» **ASSIGNMENT**:
Each line of the data below from the one holding "Female Power in einer" to the one holding "Расскажем о бесполезных", inclusive, is to be reproduced exactly; no other line belongs in the answer.

[Dataset entries]
● ● ● ●

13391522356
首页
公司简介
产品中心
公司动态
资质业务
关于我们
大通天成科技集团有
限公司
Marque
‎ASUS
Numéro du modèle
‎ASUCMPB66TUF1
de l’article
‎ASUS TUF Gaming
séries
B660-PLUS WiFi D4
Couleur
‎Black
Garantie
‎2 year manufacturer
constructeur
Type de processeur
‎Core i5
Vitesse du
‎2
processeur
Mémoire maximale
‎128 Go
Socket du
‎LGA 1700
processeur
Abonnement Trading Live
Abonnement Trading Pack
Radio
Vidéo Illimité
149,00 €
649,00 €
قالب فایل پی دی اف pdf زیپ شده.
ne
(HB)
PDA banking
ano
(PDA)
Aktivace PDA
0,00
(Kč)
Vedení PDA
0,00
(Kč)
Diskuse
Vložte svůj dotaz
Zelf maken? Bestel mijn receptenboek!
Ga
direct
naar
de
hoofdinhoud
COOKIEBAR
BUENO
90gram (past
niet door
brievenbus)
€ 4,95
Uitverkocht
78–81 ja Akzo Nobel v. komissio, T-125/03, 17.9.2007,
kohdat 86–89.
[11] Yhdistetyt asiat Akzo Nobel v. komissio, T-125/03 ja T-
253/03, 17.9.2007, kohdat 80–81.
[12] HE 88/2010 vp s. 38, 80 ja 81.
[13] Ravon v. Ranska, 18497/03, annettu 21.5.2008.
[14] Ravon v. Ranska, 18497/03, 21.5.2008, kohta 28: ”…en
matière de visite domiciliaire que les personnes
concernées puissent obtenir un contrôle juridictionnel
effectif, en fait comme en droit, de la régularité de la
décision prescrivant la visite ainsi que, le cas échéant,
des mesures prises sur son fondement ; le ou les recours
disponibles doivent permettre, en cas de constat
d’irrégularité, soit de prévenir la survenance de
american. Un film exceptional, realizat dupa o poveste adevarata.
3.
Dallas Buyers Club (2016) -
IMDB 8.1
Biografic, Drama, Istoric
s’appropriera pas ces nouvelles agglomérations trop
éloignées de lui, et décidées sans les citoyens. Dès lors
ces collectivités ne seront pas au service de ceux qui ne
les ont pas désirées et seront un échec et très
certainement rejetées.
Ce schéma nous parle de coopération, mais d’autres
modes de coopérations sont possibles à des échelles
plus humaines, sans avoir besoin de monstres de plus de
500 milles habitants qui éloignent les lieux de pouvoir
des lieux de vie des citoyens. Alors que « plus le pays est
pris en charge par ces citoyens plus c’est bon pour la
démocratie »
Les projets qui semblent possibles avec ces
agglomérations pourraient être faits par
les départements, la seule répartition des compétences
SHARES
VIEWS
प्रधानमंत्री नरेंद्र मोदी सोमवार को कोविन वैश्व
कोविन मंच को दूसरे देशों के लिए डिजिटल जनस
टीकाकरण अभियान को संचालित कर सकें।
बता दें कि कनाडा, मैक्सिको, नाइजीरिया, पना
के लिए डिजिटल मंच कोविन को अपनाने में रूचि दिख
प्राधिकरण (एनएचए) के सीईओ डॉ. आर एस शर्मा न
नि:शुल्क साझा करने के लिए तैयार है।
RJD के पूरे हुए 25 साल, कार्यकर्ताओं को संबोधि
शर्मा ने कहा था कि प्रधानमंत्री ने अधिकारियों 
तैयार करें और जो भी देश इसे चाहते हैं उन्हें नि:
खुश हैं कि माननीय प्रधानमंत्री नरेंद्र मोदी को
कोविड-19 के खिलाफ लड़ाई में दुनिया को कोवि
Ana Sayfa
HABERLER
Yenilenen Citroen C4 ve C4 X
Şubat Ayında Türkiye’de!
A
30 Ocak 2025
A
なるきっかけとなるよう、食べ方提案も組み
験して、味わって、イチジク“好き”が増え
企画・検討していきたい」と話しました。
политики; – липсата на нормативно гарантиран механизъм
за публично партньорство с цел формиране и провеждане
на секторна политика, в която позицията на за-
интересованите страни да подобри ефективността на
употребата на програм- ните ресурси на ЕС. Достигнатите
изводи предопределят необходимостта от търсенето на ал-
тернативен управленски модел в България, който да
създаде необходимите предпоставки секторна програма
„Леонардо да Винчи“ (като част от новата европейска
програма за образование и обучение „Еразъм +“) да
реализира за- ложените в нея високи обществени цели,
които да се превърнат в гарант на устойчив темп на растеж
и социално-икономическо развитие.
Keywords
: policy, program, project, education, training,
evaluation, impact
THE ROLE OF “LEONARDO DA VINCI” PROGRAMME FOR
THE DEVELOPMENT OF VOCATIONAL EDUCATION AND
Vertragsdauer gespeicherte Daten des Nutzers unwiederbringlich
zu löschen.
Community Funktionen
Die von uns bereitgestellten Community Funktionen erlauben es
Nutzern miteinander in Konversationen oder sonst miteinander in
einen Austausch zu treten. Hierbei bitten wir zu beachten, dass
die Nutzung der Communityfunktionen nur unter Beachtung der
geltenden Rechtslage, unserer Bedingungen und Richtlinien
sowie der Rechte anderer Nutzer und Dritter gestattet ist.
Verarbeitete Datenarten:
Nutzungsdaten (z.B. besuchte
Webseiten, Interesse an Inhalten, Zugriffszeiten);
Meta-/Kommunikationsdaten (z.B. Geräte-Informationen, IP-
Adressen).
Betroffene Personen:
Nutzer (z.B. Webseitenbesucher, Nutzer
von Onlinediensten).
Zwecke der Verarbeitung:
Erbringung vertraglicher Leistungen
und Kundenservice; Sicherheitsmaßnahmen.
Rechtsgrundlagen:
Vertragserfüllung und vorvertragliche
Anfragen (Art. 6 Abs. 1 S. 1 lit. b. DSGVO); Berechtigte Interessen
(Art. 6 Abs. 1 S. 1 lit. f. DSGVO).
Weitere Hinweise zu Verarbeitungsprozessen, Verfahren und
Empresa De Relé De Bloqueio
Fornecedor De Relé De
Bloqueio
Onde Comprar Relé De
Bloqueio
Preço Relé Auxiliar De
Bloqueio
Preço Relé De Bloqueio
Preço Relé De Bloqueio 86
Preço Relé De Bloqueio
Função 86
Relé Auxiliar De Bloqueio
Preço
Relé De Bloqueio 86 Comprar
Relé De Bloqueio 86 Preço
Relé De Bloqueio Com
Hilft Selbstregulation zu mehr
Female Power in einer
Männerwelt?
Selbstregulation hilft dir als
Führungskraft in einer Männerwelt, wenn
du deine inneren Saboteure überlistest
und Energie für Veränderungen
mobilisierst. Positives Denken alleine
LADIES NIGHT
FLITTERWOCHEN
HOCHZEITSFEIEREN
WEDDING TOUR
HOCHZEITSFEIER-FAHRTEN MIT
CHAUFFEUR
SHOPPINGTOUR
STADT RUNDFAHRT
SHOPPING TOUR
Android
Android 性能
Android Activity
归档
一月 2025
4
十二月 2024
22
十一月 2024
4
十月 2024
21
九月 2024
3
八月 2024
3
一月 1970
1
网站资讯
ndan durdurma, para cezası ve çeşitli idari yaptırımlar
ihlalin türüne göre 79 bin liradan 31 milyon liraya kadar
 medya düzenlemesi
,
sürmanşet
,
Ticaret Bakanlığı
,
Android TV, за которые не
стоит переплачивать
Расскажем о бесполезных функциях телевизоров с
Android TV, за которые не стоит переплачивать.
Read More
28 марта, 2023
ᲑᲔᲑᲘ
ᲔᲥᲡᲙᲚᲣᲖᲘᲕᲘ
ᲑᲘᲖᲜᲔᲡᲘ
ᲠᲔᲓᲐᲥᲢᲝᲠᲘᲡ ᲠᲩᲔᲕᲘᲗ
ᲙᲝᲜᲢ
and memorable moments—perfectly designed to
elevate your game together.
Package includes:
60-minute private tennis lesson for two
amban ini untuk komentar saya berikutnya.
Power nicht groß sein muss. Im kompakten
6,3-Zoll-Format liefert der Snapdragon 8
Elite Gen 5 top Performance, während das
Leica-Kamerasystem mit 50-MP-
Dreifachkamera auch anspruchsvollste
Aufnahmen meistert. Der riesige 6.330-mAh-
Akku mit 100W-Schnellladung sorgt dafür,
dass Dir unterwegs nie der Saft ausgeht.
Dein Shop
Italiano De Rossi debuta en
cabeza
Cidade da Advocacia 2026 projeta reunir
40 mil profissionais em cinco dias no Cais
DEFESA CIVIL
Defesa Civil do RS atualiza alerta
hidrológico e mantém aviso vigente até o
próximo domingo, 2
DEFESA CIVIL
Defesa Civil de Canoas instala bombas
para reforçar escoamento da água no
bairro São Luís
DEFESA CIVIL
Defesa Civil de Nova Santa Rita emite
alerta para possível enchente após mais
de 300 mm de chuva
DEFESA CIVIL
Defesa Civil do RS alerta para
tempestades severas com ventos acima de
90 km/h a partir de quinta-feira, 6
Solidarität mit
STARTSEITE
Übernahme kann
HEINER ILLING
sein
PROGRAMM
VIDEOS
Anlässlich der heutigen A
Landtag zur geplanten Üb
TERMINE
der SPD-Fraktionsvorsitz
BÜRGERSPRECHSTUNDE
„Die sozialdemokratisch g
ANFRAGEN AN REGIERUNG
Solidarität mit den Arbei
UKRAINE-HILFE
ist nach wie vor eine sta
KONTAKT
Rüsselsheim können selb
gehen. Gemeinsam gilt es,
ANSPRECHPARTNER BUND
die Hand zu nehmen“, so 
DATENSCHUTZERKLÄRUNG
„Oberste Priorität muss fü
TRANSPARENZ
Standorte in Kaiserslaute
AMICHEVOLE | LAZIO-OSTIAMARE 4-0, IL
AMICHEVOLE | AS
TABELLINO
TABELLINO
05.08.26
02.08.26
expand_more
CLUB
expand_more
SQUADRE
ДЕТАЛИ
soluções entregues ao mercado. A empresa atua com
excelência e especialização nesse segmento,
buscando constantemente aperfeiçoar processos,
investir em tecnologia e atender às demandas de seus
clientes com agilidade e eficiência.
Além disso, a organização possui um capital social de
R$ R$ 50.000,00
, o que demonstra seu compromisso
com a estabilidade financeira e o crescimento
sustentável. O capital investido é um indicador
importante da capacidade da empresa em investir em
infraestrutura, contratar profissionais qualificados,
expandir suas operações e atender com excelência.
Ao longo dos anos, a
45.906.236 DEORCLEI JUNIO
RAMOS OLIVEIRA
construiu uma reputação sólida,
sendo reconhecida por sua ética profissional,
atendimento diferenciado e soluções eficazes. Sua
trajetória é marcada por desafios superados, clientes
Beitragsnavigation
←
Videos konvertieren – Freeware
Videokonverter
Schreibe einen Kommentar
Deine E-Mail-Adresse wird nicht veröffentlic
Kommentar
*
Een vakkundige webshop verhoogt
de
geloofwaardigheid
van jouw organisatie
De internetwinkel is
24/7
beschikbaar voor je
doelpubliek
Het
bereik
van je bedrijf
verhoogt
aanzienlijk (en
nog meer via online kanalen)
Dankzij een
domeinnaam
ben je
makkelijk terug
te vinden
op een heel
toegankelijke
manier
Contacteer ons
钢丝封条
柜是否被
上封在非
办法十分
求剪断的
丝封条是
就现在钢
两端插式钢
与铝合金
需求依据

● ● ● ●

» **OUTPUT OF THE EXERCISE**:
Female Power in einer
Männerwelt?
Selbstregulation hilft dir als
Führungskraft in einer Männerwelt, wenn
du deine inneren Saboteure überlistest
und Energie für Veränderungen
mobilisierst. Positives Denken alleine
LADIES NIGHT
FLITTERWOCHEN
HOCHZEITSFEIEREN
WEDDING TOUR
HOCHZEITSFEIER-FAHRTEN MIT
CHAUFFEUR
SHOPPINGTOUR
STADT RUNDFAHRT
SHOPPING TOUR
Android
Android 性能
Android Activity
归档
一月 2025
4
十二月 2024
22
十一月 2024
4
十月 2024
21
九月 2024
3
八月 2024
3
一月 1970
1
网站资讯
ndan durdurma, para cezası ve çeşitli idari yaptırımlar
ihlalin türüne göre 79 bin liradan 31 milyon liraya kadar
 medya düzenlemesi
,
sürmanşet
,
Ticaret Bakanlığı
,
Android TV, за которые не
стоит переплачивать
Расскажем о бесполезных функциях телевизоров с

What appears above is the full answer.